Circa quattrocento alunni frequentavano il London Freemen’s. Di questi un centinaio era ospite del collegio. Soltanto nel 1981, parlando con il New Musical Express, Strummer dirà il nome della scuola che aveva frequentato. Cinque anni prima, intervistato da Caroline Coon sul Melody Maker, racconta una storia che si accompagna meglio all’immaginario dei dannati della terra e che probabilmente gli serve ad emanciparsi dalla posizione del padre. Dice di essere stato catapultato a nove anni “in un uno strano mondo dickensiano e vittoriano, con corridoi sotterranei e cantine oscure”. È uno scenario cupo eppure familiare ai più che però, va detto, tutto sommato è stato confermato dai racconti degli altri studenti di quell’istituto in quel periodo. Come nella migliore tradizione dei romanzi d’appendice, il giovane Mellor tenta anche di evadere insieme a un compagno di scuola ma viene riacciuffato.
È una situazione, quella del collegio e la lontananza coi genitori, che trasforma il combattivo Joe e il sempre più imbronciato e timido David. Da giramondo diventano, o almeno si sentono, orfani a tutti gli effetti.

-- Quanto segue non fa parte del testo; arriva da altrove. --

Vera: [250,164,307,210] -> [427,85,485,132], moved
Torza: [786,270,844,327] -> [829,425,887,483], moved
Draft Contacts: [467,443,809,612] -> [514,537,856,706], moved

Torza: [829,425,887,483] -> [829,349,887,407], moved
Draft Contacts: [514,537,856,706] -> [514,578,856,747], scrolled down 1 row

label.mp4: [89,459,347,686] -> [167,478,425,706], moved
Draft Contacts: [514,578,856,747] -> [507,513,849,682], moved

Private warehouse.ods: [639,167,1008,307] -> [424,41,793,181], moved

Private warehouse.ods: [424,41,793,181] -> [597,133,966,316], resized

Il senso di abbandono diventerà parte della retorica strummeriana nei primi anni dei Clash, quando si trattava di guadagnare in street credibility di fronte ai lettori. Più avanti, questa condizione sarà parte delle riflessioni mature del padre di famiglia: “Penso spesso ai miei genitori – confessa Strummer parlando con Don Letts nel documentario “Westway to the world” – Penso a come dovevo sentirmi per il fatto di essere spedito in collegio per vederli solo una volta all’anno. Quando sei un ragazzo ti limiti ad affrontare le cose come vengono, e questo deve avermi cambiato la vita dal momento che ho realizzato che dovevo dimenticare i miei per rimanere a galla. Quando sei piccolo arrivi al cuore delle questioni. Adesso ci rimango male perché quando sono tornati a vivere in Gran Bretagna non andavo a trovarli”.

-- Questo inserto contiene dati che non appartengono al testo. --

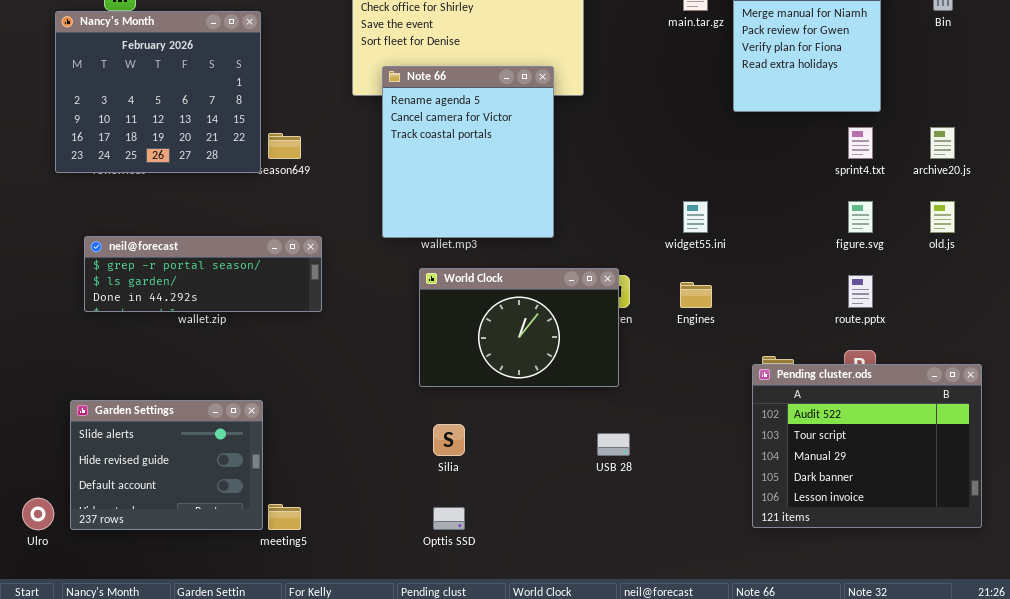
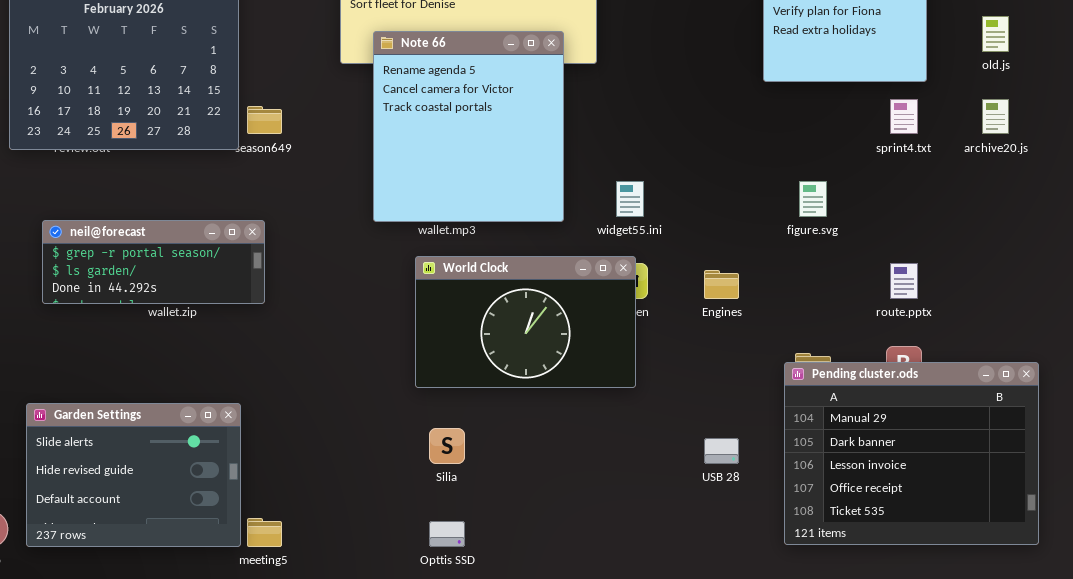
widget55.ini: [683,201,708,233] -> [616,181,644,217], moved
figure.svg: [848,201,873,233] -> [799,181,827,217], moved
old.js: [930,201,955,233] -> [982,16,1009,52], moved
neil@forecast: [84,236,322,312] -> [42,220,265,304], resized
Pending cluster.ods: [752,364,982,528] -> [784,362,1039,545], scrolled down 2 rows
USB 28: [597,433,630,456] -> [704,438,739,464], moved

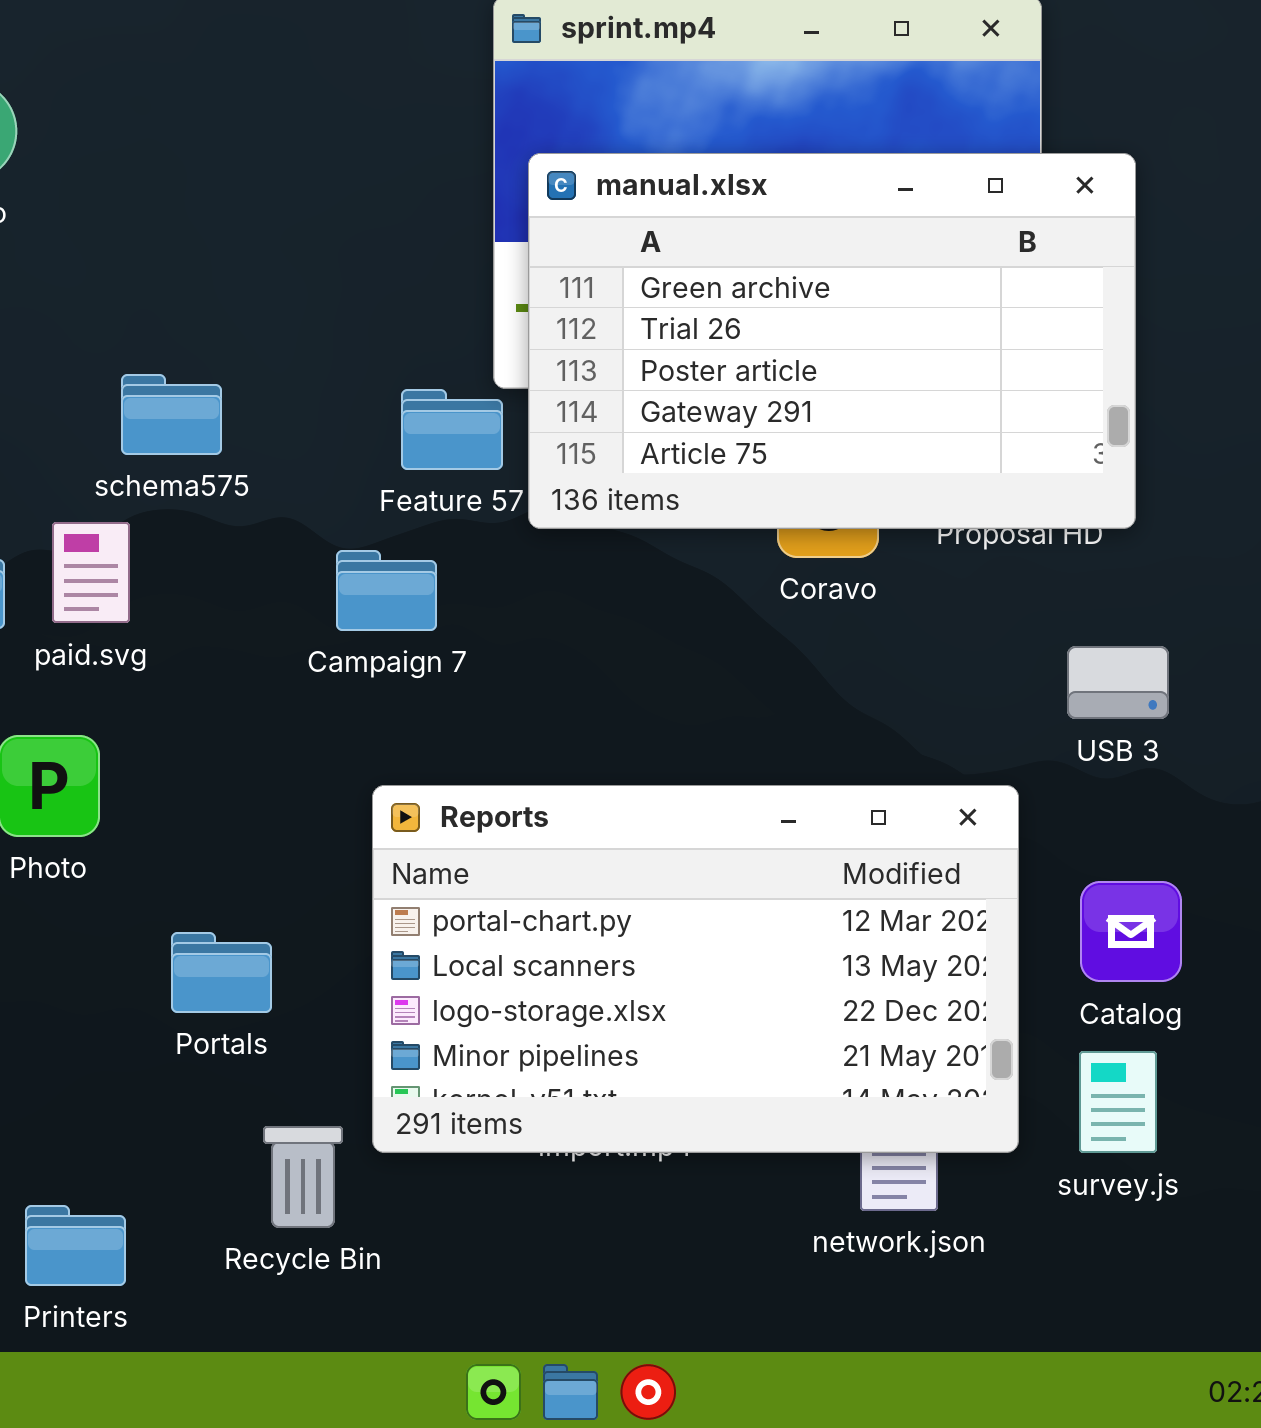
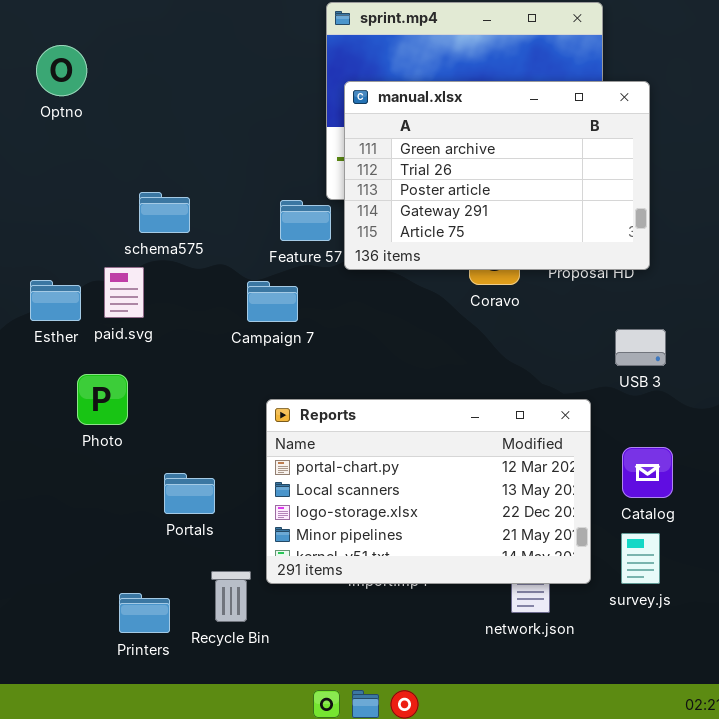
Printers: [25,1205,126,1286] -> [119,593,170,633], moved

I suoi compagni lo ricordano per lo humor anti-convenzionale, che spesso gli serviva per alzare una cortina fumogena e non esporsi troppo. Joe legge molto, il suo scrittore preferito è T. E. Lawrence. In collegio diventa difficile andare al cinema, ma i ragazzi sono solito guardare vecchi film. In diverse interviste Joe racconta di aver amato molto “Lawrence d’Arabia” (che giudica “meglio del libro”) e “Viva Zapata”, il film di Elia Kazan tratto da un soggetto di John Steinbeck con Marlon Brando nel ruolo del rivoluzionario messicano, che gli ricorda i suoi trascorsi nel paese centroamericano. I vecchi film di gangster colpiscono il ragazzo, iniziandolo all’immaginario cinematografico che avrà un ruolo fondamentale nella costruzione dell’iconografia dei Clash.

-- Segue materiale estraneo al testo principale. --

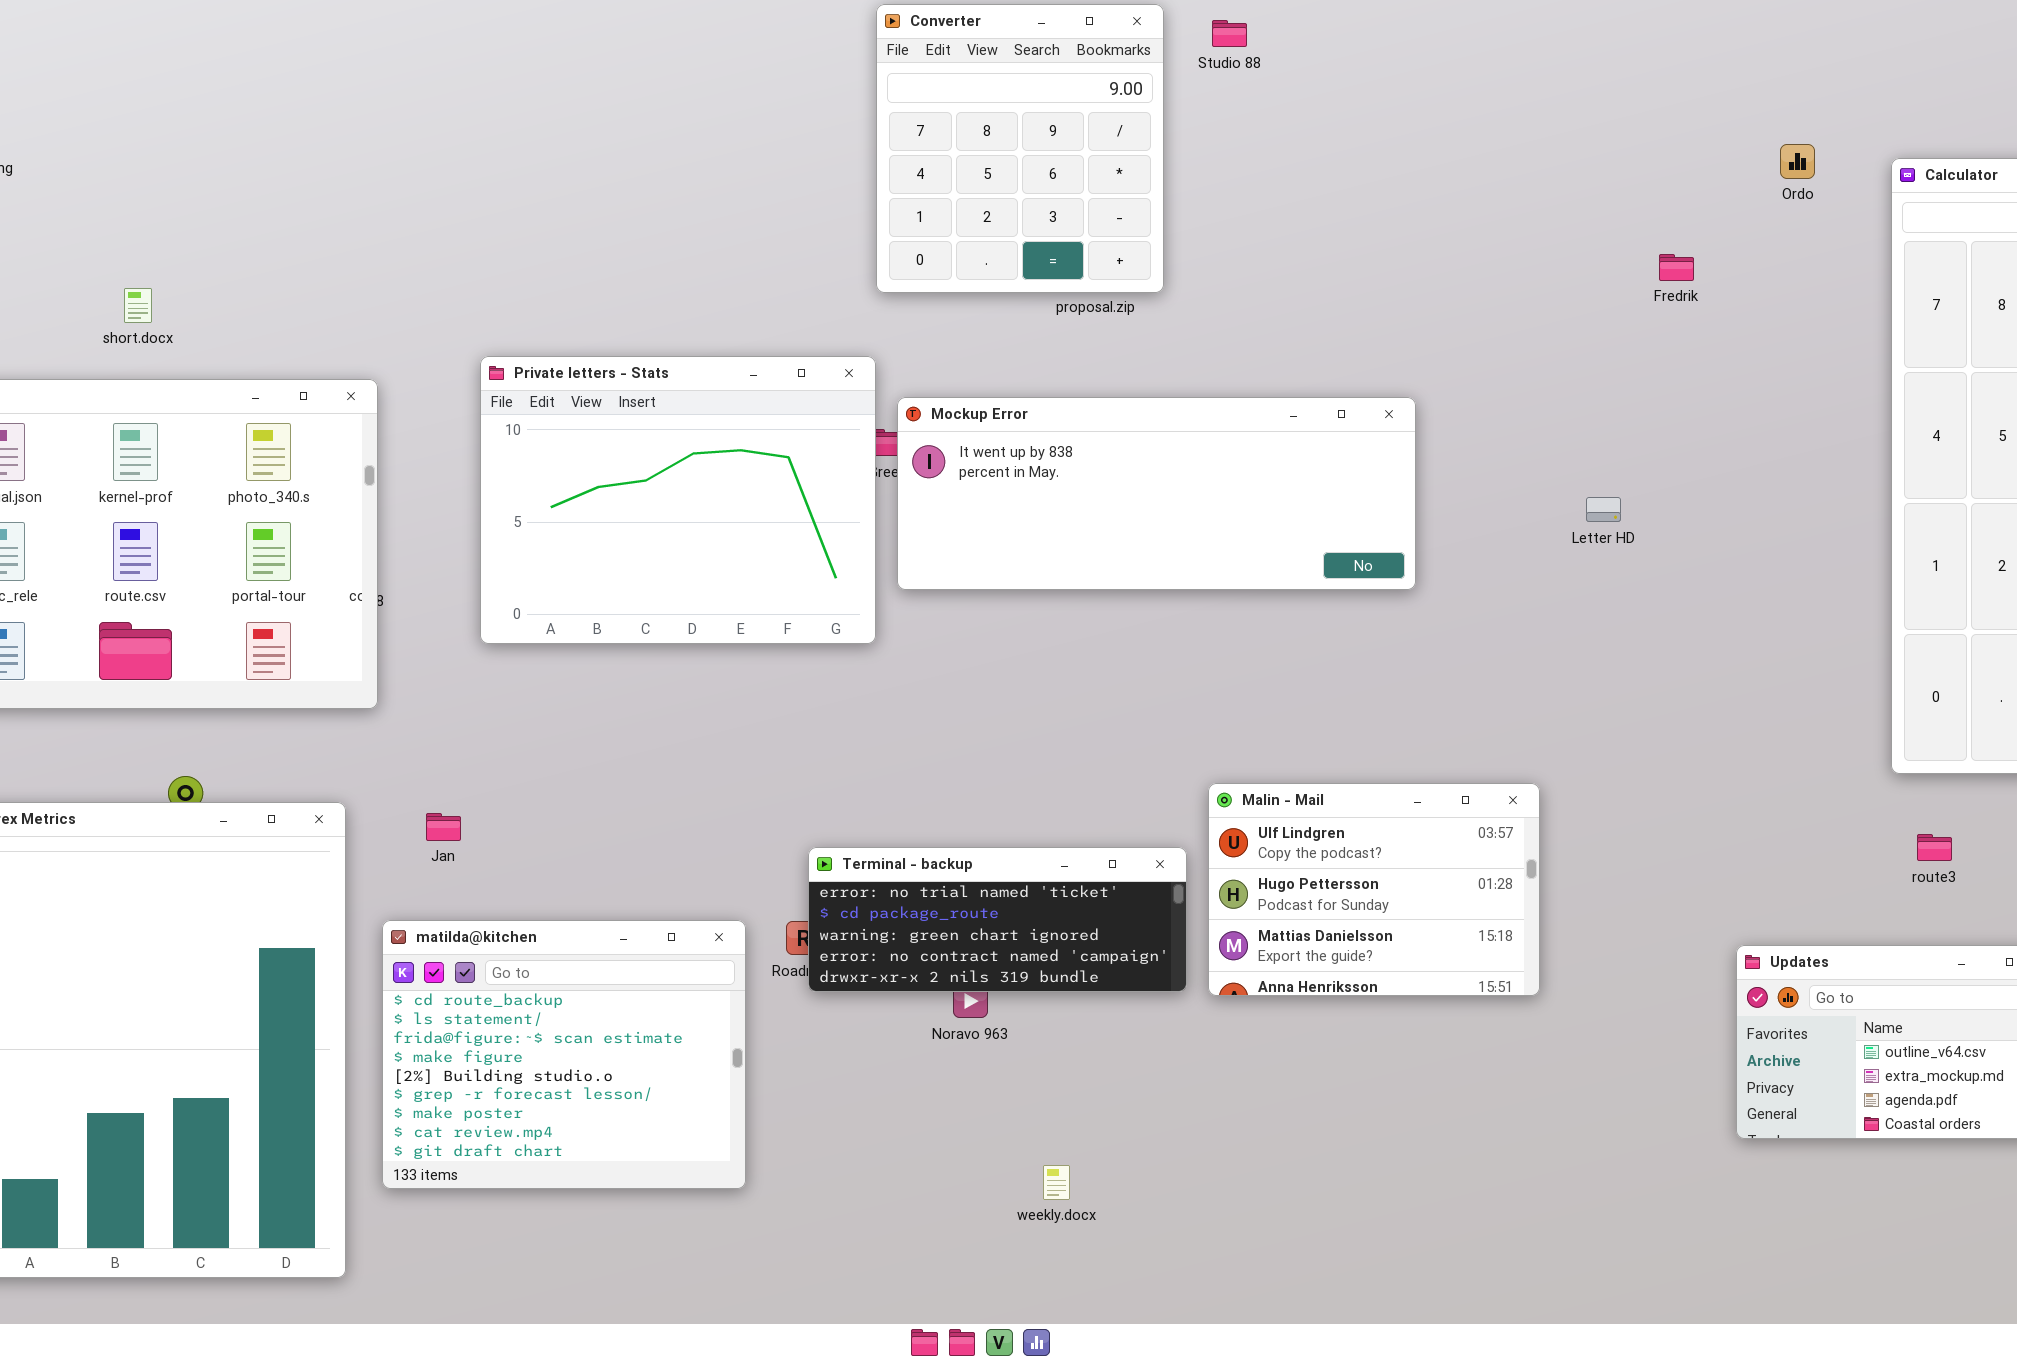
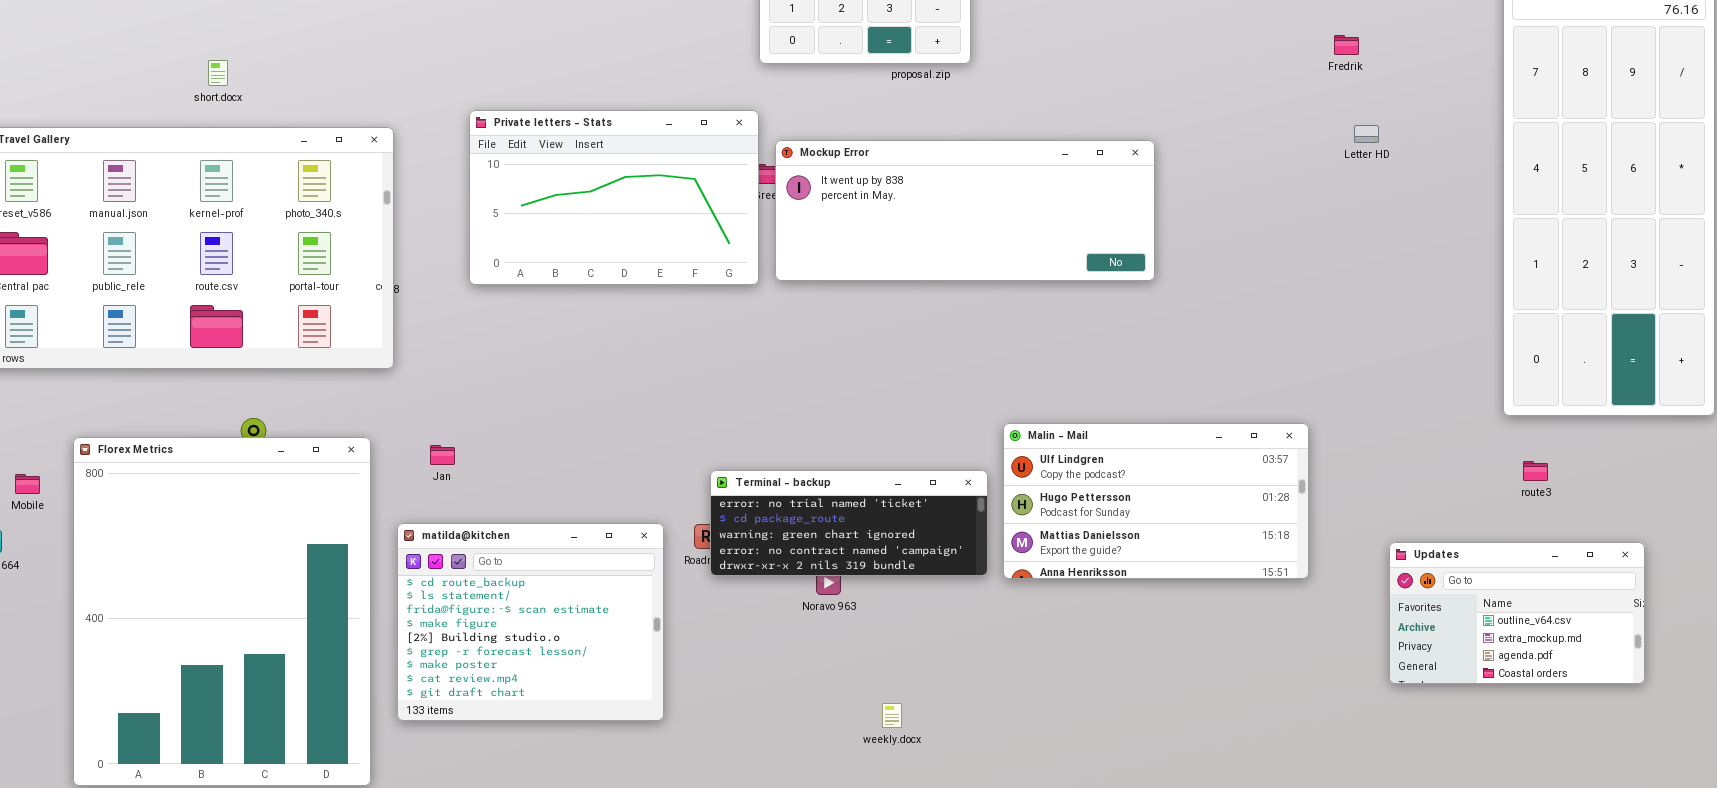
Private letters - Stats: [480,356,876,644] -> [469,110,759,285], resized
Letter HD: [1586,497,1621,522] -> [1354,125,1379,143], moved
Malin - Mail: [1208,783,1540,996] -> [1003,423,1309,579], resized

Ogni domenica pomeriggio i collegiali hanno la facoltà di guardare alla televisione il programma musicale “Thank Your Lucky Stars” che va in onda su Atv. “è qui che vidi i Rolling Stones per la prima volta, cantavano ‘Come On’ di Chuck Berry. Vederli ci ha fatto flippare”. Nel 1964, poi, Joe ascolta ”Not fade away” un pezzo scritto da Buddy Holly e interpretato dai Jagger e compagni. Una canzone che, dirà con enfasi negli anni Ottanta parlando col Nme, gli indica “la strada verso la libertà”.